Василий, строгий от природы, с любимой жены пылинки сдувал, на руках носил, сам работу по дому выполнял. Беременность у Нины протекала спокойно, но перед самыми родами девушку положили в роддом — плод был крупным. В палате Нина лежала одна, правда недолго, в один из вечеров к ней привезли женщину, у которой уже отошли воды. Роженица, как оказалось, была полупьяна, но это не мешало ей интенсивно вопить и ругаться. Недолго ее продержали с Ниной — увезли рожать, но девушке хватило и этого — у нее самой начались роды.
К утру на свет появились крепкий, здоровый мальчик и маленькая, почти синяя девочка, которую врачи всеми силами пытались спасти. Пьяная роженица почти сразу написала отказ от дочери, а спустя два дня, и вообще сбежала из больницы. А Ниночка с головой ушла в роль матери, познавая первые азы этого нелегкого, но самого прекрасного труда на свете... только болело сердце за маленькую девочку, которую врачам удалось спасти.
Молодая мамочка часто ходила и смотрела на малявку, которая кричала, лежа в боксе... Нина даже молоко сцеживала, чтобы крошке давали. Надо ли говорить, что, как только молодая мамочка покинула роддом, она бросилась уговаривать мужа забрать девочку. Василий долго не соглашался, но ради любимой решился. Тогда усыновить ребенка было проще, поэтому, спустя пару месяцев, у Нины и Васи появилась дочь Вика — победа.
Соседям молодые соврали, что девочка родилась очень слабой, поэтому долго находилась в больнице. А со временем об этом все забыли, так как за Викой и Костей, на свет появились Кирилл, Аня и Вера. Семья росла.
И никто бы не узнал ничего об удочерении, если бы однажды Вика не залезла в документы родителей. Зачем она это сделала, до сих пор непонятно, но, узнав правду, девочка почему-то решила, что Нина и Вася отняли ее у родной мамы. И она затаила на них обиду.
Шли годы, Вика росла, как и ее обида. Она стала постоянно искать подвох в поступках приемных родителей, видеть в их решениях негатив, хотя ее никто не осуждал, принимал ее отвратительное поведение, свадьбы и разводы, бесконечных мужчин...

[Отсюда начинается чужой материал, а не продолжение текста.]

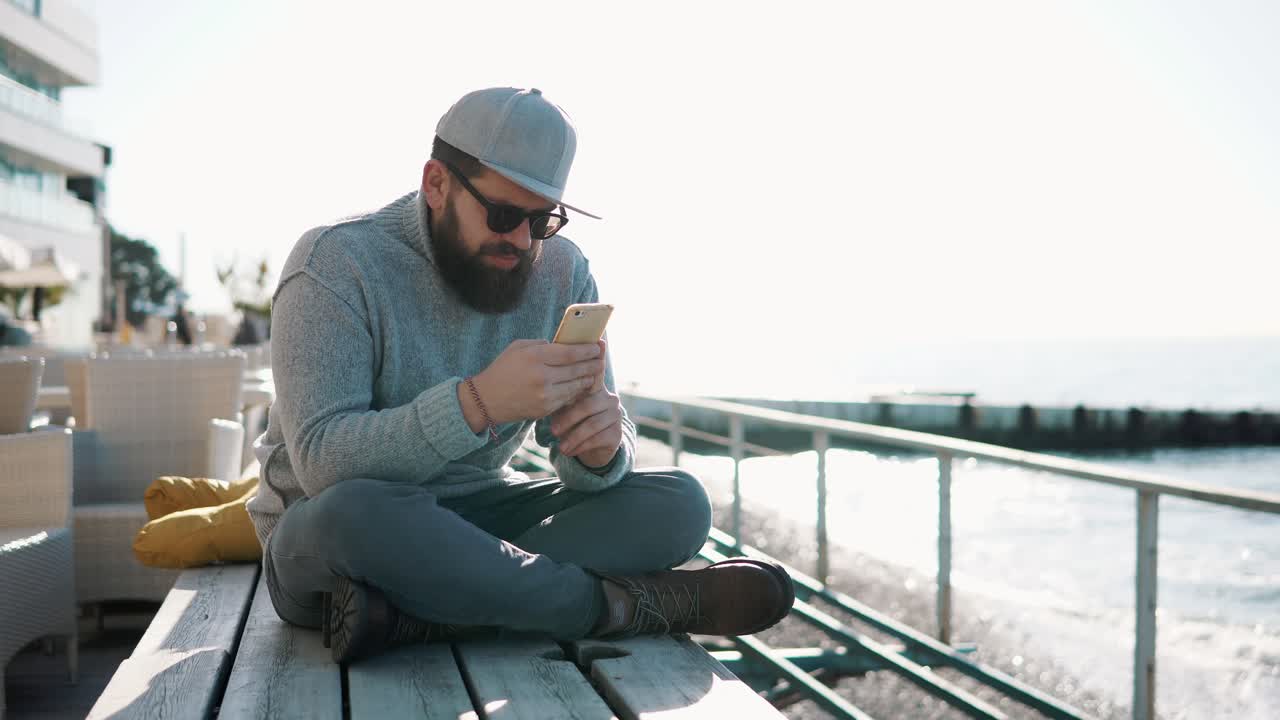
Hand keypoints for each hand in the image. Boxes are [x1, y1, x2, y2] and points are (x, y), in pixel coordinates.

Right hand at [470, 340, 602, 423]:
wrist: (486, 400)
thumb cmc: (502, 369)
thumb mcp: (518, 348)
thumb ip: (542, 344)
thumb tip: (565, 344)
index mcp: (535, 357)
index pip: (570, 352)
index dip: (587, 350)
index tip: (596, 346)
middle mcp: (542, 376)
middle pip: (577, 369)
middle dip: (592, 363)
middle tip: (601, 359)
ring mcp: (544, 395)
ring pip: (575, 385)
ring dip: (587, 378)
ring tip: (594, 372)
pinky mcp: (545, 409)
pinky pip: (567, 398)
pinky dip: (576, 391)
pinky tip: (581, 385)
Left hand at [549, 377, 622, 468]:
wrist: (592, 447)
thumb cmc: (573, 422)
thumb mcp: (565, 409)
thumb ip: (561, 400)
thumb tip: (547, 397)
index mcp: (597, 387)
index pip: (593, 376)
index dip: (587, 371)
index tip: (573, 370)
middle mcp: (610, 399)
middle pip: (588, 405)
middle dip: (568, 420)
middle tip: (553, 431)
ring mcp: (616, 415)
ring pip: (593, 425)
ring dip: (574, 438)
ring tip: (561, 447)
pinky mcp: (617, 434)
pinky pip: (597, 439)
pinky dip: (580, 447)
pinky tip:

Нина и Василий старались всех своих детей воспитывать одинаково, но не все выходит так, как задумывается: становясь старше, люди по-другому подходят к решению разных вопросов. Когда в семье появилась Вера, Василий и Нина были уже не молоды. Младшей дочери они не осознанно дарили больше любви, чем старшим детям, которые уже и не жили с ними. Это не просто разозлило Вику, это привело ее в бешенство. Она решила разрушить жизнь младшей сестры.
Родители узнали, что именно старшая сестра заставила Олега практически изнасиловать Веру. Правда открылась только два года назад — пьяная Вика после очередного нравоучения отца выложила им всю правду: про удочерение, обиду, ненависть и сломанную жизни младшей дочери. Василий тогда выгнал Вику, но это ее не остановило. Она решила, видимо, уничтожить их всех. Теперь все знают, что она не жила с Верой, все это ложь, только поздно семья глаза раскрыла.
— Вот вы и знаете правду, — проговорила мама.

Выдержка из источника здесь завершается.